• GIVEN INFORMATION:
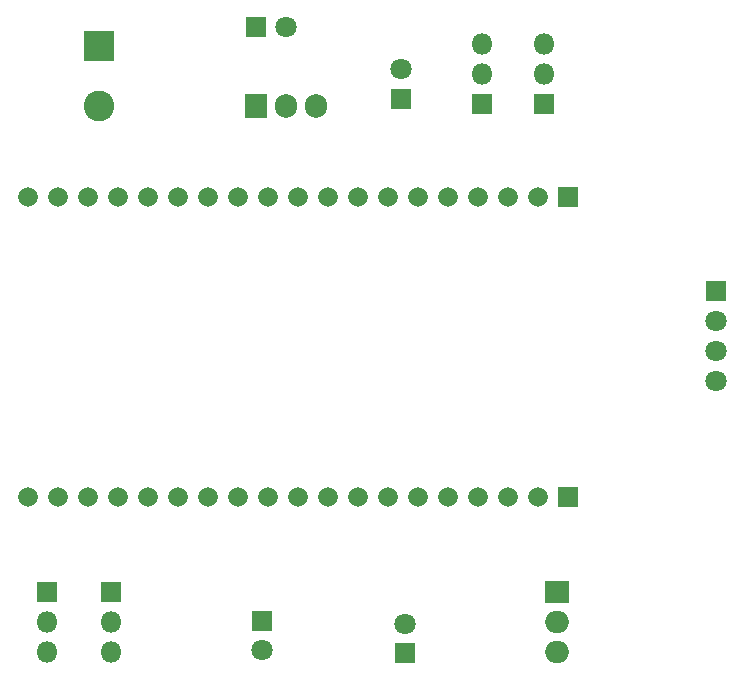
<source format=gbr>
%TF.GenerationSoftware,KiCad,Pcbnew,(5.1.12)-1*%
%TF.CreationDate,2022-11-28T15:07:04-05:00*%
%TF.ProjectId,Acceso,41636365-736f-42e6-9b69-6361645f7063,rev?*%
%TF.SameCoordinates,Original*%
%TF.FileFunction,Soldermask,Top*%
%TF.FilePolarity,Negative*%
%FSLAX46Y46*%
G04 Gerber Fmt 4.6, Leading zero omitted, Abs format (unit mm)*
G04 Created by KiCad (PCBNEW (5.1.12)-1) date 2022-11-28 15:07:04*
%MOMM*%
%LPD*%
G01*
G04 APERTURE LIST*
%ADD10O,1.905000X2.000000*%
%ADD11R,1.905000X2.000000*%
%ADD12C,1.665000*%
%ADD13R,1.665000X1.665000*%
%ADD14C,1.800000*%
%ADD15R,1.800000X1.800000*%
%ADD16C,2.600000*%
%ADD17R,2.600000X2.600000*%
%ADD18O,2.000000X1.905000*%
%ADD19R,2.000000X1.905000*%
%ADD20O,1.800000X1.800000*%
%ADD21R,1.700000X1.700000*%
G04 APERTURE END LIST*
D10*
%TO.C,U3*%
X13380000Y12850000D03*
X10840000Y12850000D03*
D11*
X8300000Y12850000D03*
%TD*%
D12*
%TO.C,U1*%
X-8380000Y-20250000D03*
X-5840000Y-20250000D03*
X-3300000Y-20250000D03*
X-760000Y-20250000D03*
X1780000Y-20250000D03*
X4320000Y-20250000D03*
X6860000Y-20250000D03*
X9400000Y-20250000D03*
X11940000Y-20250000D03*
X14480000Y-20250000D03*
X17020000Y-20250000D03*
X19560000Y-20250000D03*
X22100000Y-20250000D03*
X24640000Y-20250000D03*
X27180000Y-20250000D03*
X29720000Y-20250000D03*
X32260000Y-20250000D03*
D13*
X34800000Y-20250000D03*
D12*
X-8380000Y5150000D03*
X-5840000Y5150000D03*
X-3300000Y5150000D03*
X-760000Y5150000D03*
X1780000Y5150000D03*
X4320000Y5150000D03*
X6860000Y5150000D03*
X9400000Y5150000D03*
X11940000Y5150000D03*
X14480000Y5150000D03*
X17020000Y5150000D03*
X19560000Y5150000D03*
X22100000Y5150000D03*
X24640000Y5150000D03*
X27180000Y5150000D03*
X29720000Y5150000D03*
X32260000Y5150000D03*
D13*
X34800000Y5150000D03*
D12*
X-11000000Y5150000D03*
X-10980000Y-20250000D03*
%TD*%
D14*
%TO.C,C4*%
X20950000Y-31000000D03*
D15*
X20950000Y-33500000D03*
%TD*%
D14*
%TO.C,C3*%
X20650000Y15950000D03*
D15*
X20650000Y13450000D03*
%TD*%
D14*
%TO.C,C2*%
X10850000Y19550000D03*
D15*
X8350000Y19550000D03*
%TD*%
D14*
%TO.C,C1*%
X8850000Y-33250000D03*
D15*
X8850000Y-30750000D03*
%TD*%
D14*
%TO.C,D1*%
X47250000Y-10470000D03*
X47250000Y-7930000D03*
X47250000Y-5390000D03*
D15*
X47250000Y-2850000D03*
%TD*%
D16*
%TO.C,J5*%
X-4950000Y12820000D03*
D17*
X-4950000Y17900000D03*
%TD*%
D18*
%TO.C,U2*%
X33800000Y-33430000D03*
X33800000Y-30890000D03*
D19*
X33800000Y-28350000D03*
%TD*%
D20*
%TO.C,J4*%
X27450000Y18080000D03*
X27450000Y15540000D03*
D21*
X27450000Y13000000D03*
%TD*%
D20*
%TO.C,J3*%
X-3950000Y-33380000D03*
X-3950000Y-30840000D03*
D21*
X-3950000Y-28300000D03*
%TD*%
D20*
%TO.C,J2*%
X-9350000Y-33380000D03*
X-9350000Y-30840000D03*
D21*
X-9350000Y-28300000D03*
%TD*%
D20*
%TO.C,J1*%
X32700000Y18080000D03*
X32700000Y15540000D03*
D15*
X32700000Y13000000D03*
%TD*%
M02*

</source>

• TASK:
Type the entries again verbatim. Any pictures should be skipped.

• RESPONSE TO THE EXERCISE:
<source format=gbr>
%TF.GenerationSoftware,KiCad,Pcbnew,(5.1.12)-1*%
%TF.CreationDate,2022-11-28T15:07:04-05:00*%
%TF.ProjectId,Acceso,41636365-736f-42e6-9b69-6361645f7063,rev?*%
%TF.SameCoordinates,Original*%
%TF.FileFunction,Soldermask,Top*%
%TF.FilePolarity,Negative*%
%FSLAX46Y46*%
G04 Gerber Fmt 4.6, Leading zero omitted, Abs format (unit mm)*
G04 Created by KiCad (PCBNEW (5.1.12)-1) date 2022-11-28 15:07:04*
%MOMM*%
%LPD*%
G01*
G04 APERTURE LIST*
%ADD10O,1.905000X2.000000*%
%ADD11R,1.905000X2.000000*%
%ADD12C,1.665000*%
%ADD13R,1.665000X1.665000*%
%ADD14C,1.800000*%
%ADD15R,1.800000X1.800000*%
%ADD16C,2.600000*%
%ADD17R,2.600000X2.600000*%
%ADD18O,2.000000X1.905000*%
%ADD19R,2.000000X1.905000*%
%ADD20O,1.800000X1.800000*%
%ADD21R,1.700000X1.700000*%
G04 APERTURE END LIST*
D10*
%TO.C,U3*%
X13380000Y12850000D03*
X10840000Y12850000D03*
D11*
X8300000Y12850000D03*
%TD*%
D12*
%TO.C,U1*%
X-8380000Y-20250000D03*
X-5840000Y-20250000D03*
X-3300000Y-20250000D03*
X-760000Y-20250000D03*
X1780000Y-20250000D03*
X4320000Y-20250000D03*
X6860000Y-20250000D03*
X9400000Y-20250000D03*
X11940000Y-20250000D03*
X14480000Y-20250000D03*
X17020000Y-20250000D03*
X19560000Y-20250000D03*
X22100000Y-20250000D03*
X24640000Y-20250000D03*
X27180000Y-20250000D03*
X29720000Y-20250000D03*
X32260000Y-20250000D03*
D13*
X34800000Y-20250000D03*
D12*
X-8380000Y5150000D03*
X-5840000Y5150000D03*
X-3300000Y5150000D03*
X-760000Y5150000D03*
X1780000Y5150000D03*
X4320000Y5150000D03*
X6860000Y5150000D03*
X9400000Y5150000D03*
X11940000Y5150000D03*
X14480000Y5150000D03*
X17020000Y5150000D03*
X19560000Y5150000D03*
X22100000Y5150000D03*
X24640000Y5150000D03*
X27180000Y5150000D03*
X29720000Y5150000D03*
X32260000Y5150000D03*
D13*
X34800000Y5150000D03*
D12*
X-11000000Y5150000D03*
X-10980000Y-20250000D03*
%TD*%
D14*
%TO.C,C4*%
X20950000Y-31000000D03*
D15*
X20950000Y-33500000D03*
%TD*%
D14*
%TO.C,C3*%
X20650000Y15950000D03*
D15*
X20650000Y13450000D03*
%TD*%
D14*
%TO.C,C2*%
X10850000Y19550000D03*
D15*
X8350000Y19550000D03*
%TD*%
D14*
%TO.C,C1*%
X8850000Y-33250000D03*
D15*
X8850000Y-30750000D03*
%TD*%
D14*
%TO.C,D1*%
X47250000Y-10470000D03*
X47250000Y-7930000D03*
X47250000Y-5390000D03*
D15*
X47250000Y-2850000D03*
%TD*%
D16*
%TO.C,J5*%
X-4950000Y12820000D03*
D17*
X-4950000Y17900000D03*
%TD*%
D18*
%TO.C,U2*%
X33800000Y-33430000D03*
X33800000Y-30890000D03*
D19*
X33800000Y-28350000D03*
%TD*%
D20*
%TO.C,J4*%
X27450000Y18080000D03*
X27450000Y15540000D03*
D21*
X27450000Y13000000D03*
%TD*%
D20*
%TO.C,J3*%
X-3950000Y-33380000D03*
X-3950000Y-30840000D03*
D21*
X-3950000Y-28300000D03*
%TD*%
D20*
%TO.C,J2*%
X-9350000Y-33380000D03*
X-9350000Y-30840000D03*
D21*
X-9350000Y-28300000D03*
%TD*%
D20*
%TO.C,J1*%
X32700000Y18080000D03*
X32700000Y15540000D03*
D15*
X32700000Y13000000D03*
%TD*%
M02*

</source>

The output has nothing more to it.